* **EXTRACTED ENTRIES**
• • • • •

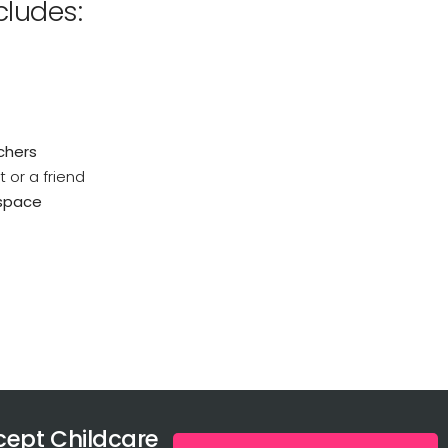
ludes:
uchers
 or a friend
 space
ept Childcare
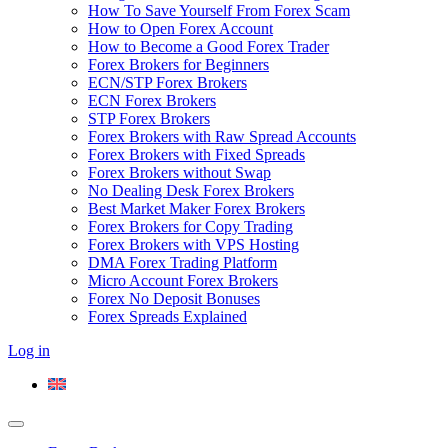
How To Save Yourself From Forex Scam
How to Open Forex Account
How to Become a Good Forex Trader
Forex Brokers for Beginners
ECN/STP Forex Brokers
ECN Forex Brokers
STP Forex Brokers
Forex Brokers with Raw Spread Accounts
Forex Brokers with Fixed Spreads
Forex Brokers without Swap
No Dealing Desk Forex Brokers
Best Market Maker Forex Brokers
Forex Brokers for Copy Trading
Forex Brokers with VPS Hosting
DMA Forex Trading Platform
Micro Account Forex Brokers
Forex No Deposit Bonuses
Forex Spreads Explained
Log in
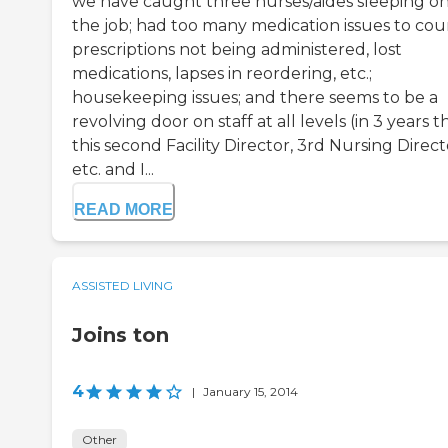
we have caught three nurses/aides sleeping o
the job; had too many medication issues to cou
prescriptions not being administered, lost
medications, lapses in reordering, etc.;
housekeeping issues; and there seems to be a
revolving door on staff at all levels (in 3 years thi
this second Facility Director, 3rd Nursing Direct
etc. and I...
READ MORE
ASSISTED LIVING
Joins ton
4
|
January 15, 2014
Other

• • • • •

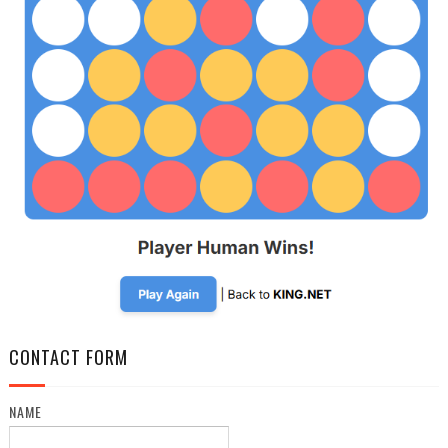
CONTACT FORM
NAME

• • • • •

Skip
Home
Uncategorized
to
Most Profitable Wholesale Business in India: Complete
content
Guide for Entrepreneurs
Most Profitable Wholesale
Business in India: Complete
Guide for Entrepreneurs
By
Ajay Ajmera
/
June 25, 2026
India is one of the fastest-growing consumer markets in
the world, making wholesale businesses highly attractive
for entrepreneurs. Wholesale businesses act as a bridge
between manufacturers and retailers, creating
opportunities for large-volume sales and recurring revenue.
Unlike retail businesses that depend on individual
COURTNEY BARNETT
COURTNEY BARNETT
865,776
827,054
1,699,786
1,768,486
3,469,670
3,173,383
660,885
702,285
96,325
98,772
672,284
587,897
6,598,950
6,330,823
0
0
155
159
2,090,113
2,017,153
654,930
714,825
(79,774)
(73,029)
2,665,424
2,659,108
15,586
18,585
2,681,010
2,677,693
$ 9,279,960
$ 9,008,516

• • • • •

* **TASK PROMPT**
Print everything in the listing from the line containing "How To Save Yourself From Forex Scam" down to the line containing "Forex Brokers with VPS Hosting", with both of those lines included, reproducing each line exactly.

* **ANSWER TO THE PROBLEM**
How To Save Yourself From Forex Scam
How to Open Forex Account
How to Become a Good Forex Trader
Forex Brokers for Beginners
ECN/STP Forex Brokers
ECN Forex Brokers
STP Forex Brokers
Forex Brokers with Raw Spread Accounts
Forex Brokers with Fixed Spreads
Forex Brokers without Swap
No Dealing Desk Forex Brokers
Best Market Maker Forex Brokers
Forex Brokers for Copy Trading
Forex Brokers with VPS Hosting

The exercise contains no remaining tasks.